HR Hub

Reducing pay gaps

Meaningfully paid paternity leave and Day 1 rights to request flexible working will help reduce gender, ethnicity and disability pay gaps.

These two recommendations form part of a wide-ranging report from the Equality and Human Rights Commission (EHRC) aimed at addressing pay gaps, see Fair Opportunities for All. The gender pay gap stands at 18.1%, the ethnic minority pay gap at 5.7% and the disability pay gap at 13.6%.

Flexibility

The EHRC recommends that:

  • The right to request flexible working (currently only available to those with 26 weeks’ service) be extended to apply from Day 1 in all jobs, unless there’s a genuine business reason which makes this impossible.
  • Employers should offer all jobs, including the most senior, on a flexible and part-time basis unless there’s a genuine business reason which makes this impossible.

Separate research from the recruitment firm Michael Page has questioned the reality of flexible working, especially for young professionals or ‘millennial’ workers, aged 18-27. The results suggest that for this group of employees flexible working remains largely out of reach:

  • 60% of millennials who have worked (or have asked to work) flexibly have felt judged or penalised for doing so
  • Of those, just under half (47%) have felt judged by company management or senior leadership
  • 2 in 10 (20%) millennial respondents have been actively refused flexible working options by an employer, despite asking
  • Nearly half see flexible working as a benefit reserved for management or senior leadership

Childcare responsibilities

The EHRC recommends that:

  • Men should be encouraged to share childcare more equally and the workplace bias towards mothers as the primary carer needs to be reduced.
  • To that end, the government should introduce dedicated non-transferrable, ring-fenced ‘use it or lose it’ parental leave for fathers – with a pay rate that acts as a real incentive to take up (along the successful model used in Scandinavian countries).
  • This will encourage will encourage more men to ask for flexible working, reducing the ‘motherhood penalty’ that many women face after having children and increasing the opportunities for them to progress.

The EHRC is also calling on government to extend the current statutory requirement to report on gender pay gaps to disability and ethnicity.
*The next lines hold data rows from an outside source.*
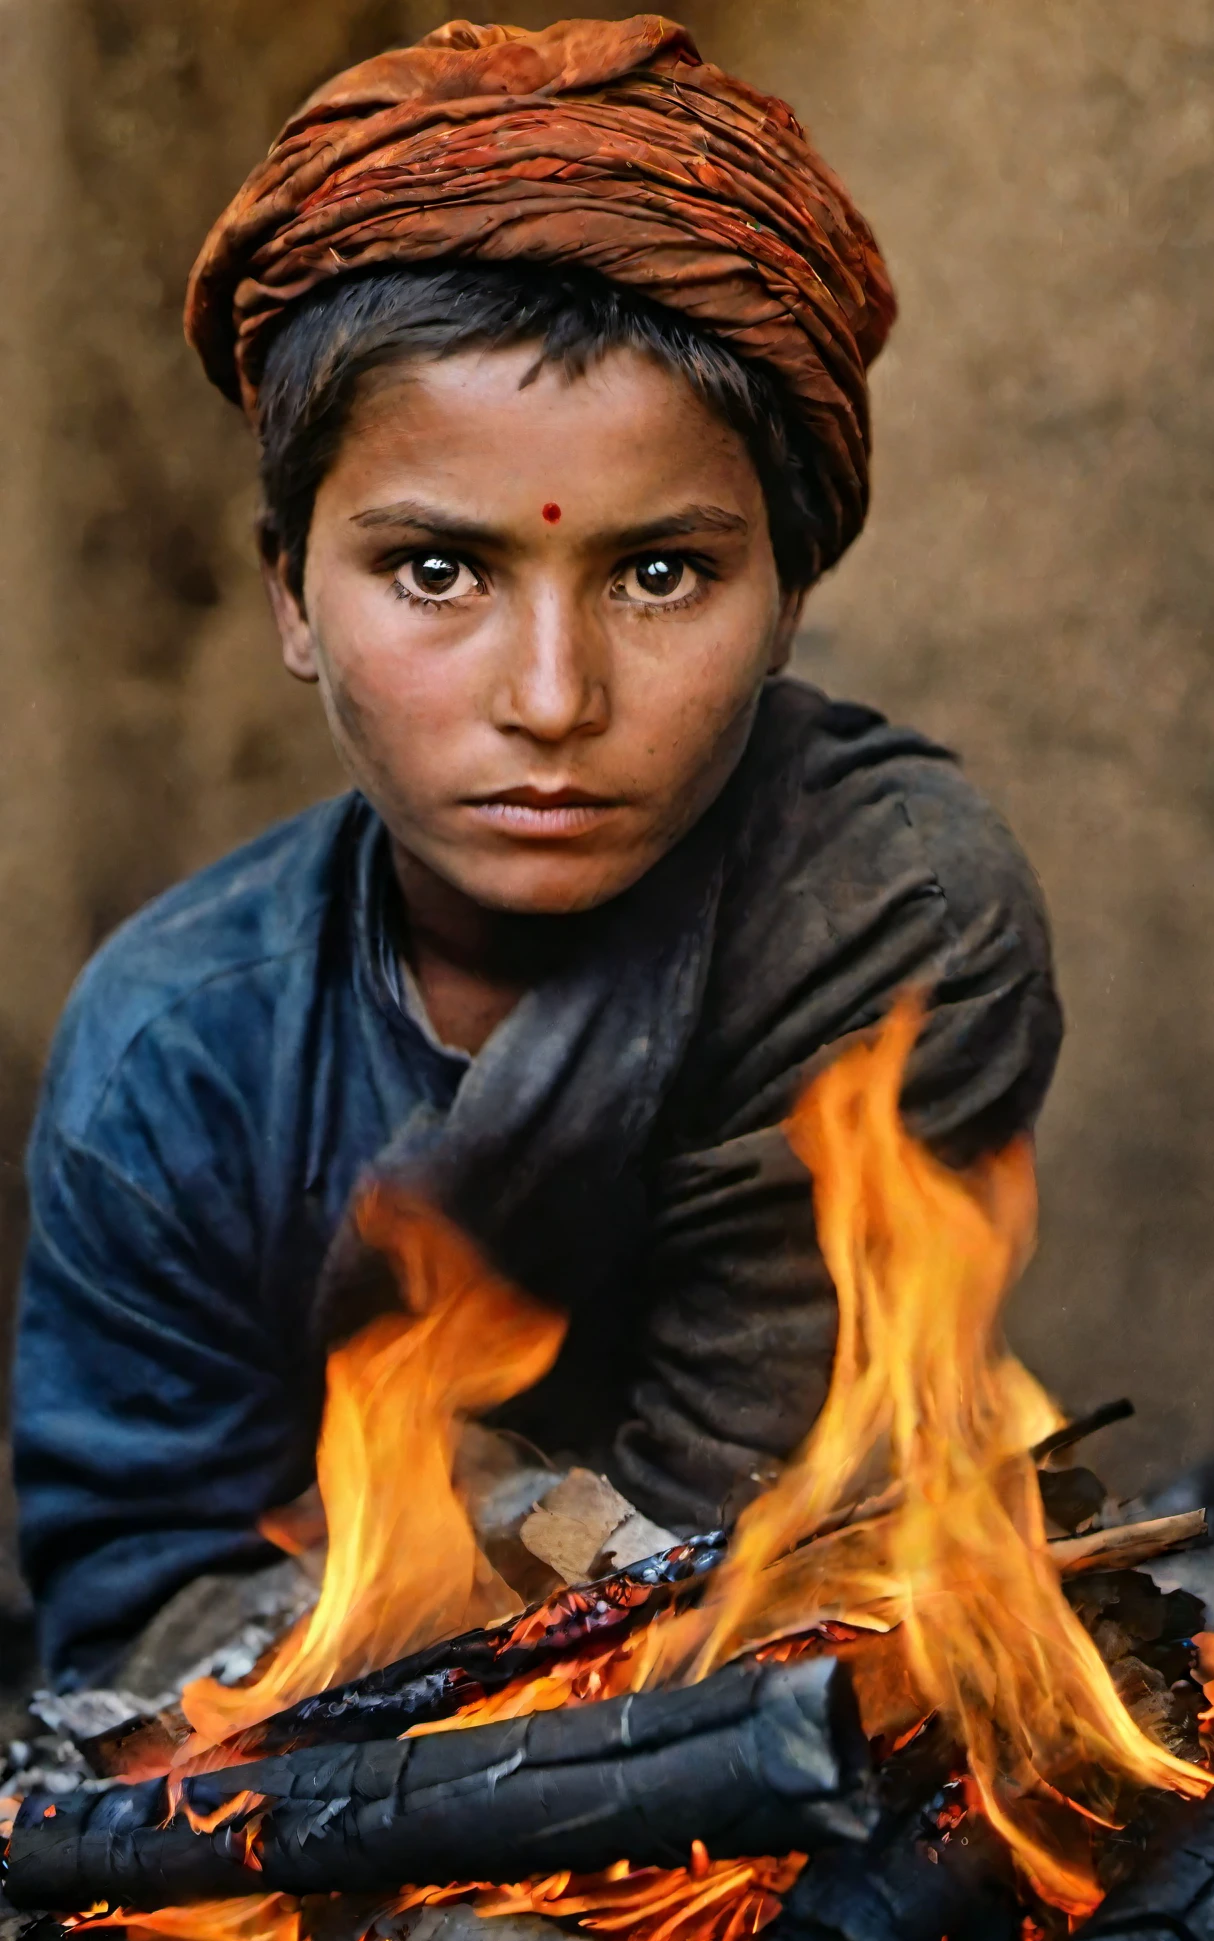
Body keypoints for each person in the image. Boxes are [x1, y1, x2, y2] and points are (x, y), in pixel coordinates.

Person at [13, 15, 1062, 1688]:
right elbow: (137, 1624)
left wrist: (492, 1529)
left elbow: (752, 1567)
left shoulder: (880, 909)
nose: (554, 700)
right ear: (294, 594)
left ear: (789, 591)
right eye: (438, 571)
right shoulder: (175, 1056)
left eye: (661, 576)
It should also publish statistical information on the scale of and trends in disability and ethnicity pay gaps for full-time and part-time workers.

Welcoming the breadth of the EHRC’s new strategy, the CIPD commented:

While the right to request flexible working is available to all UK workers who have worked for the same employer for 26 weeks, it is yet to be recognised as such in practice. To make flexible working the norm it’s crucial that organisations challenge assumptions of who it is for and encourage far greater uptake. HR professionals have a critical role in questioning workplace cultures and busting the myths around what flexible working means to encourage businesses to act differently. Through recognition that flexibility is not just about the hours people work and challenging traditionally rigid job design, organisations can create ‘people-shaped jobs’ that enable those with a range of circumstances to access and reach their potential at work, while boosting long-term productivity’.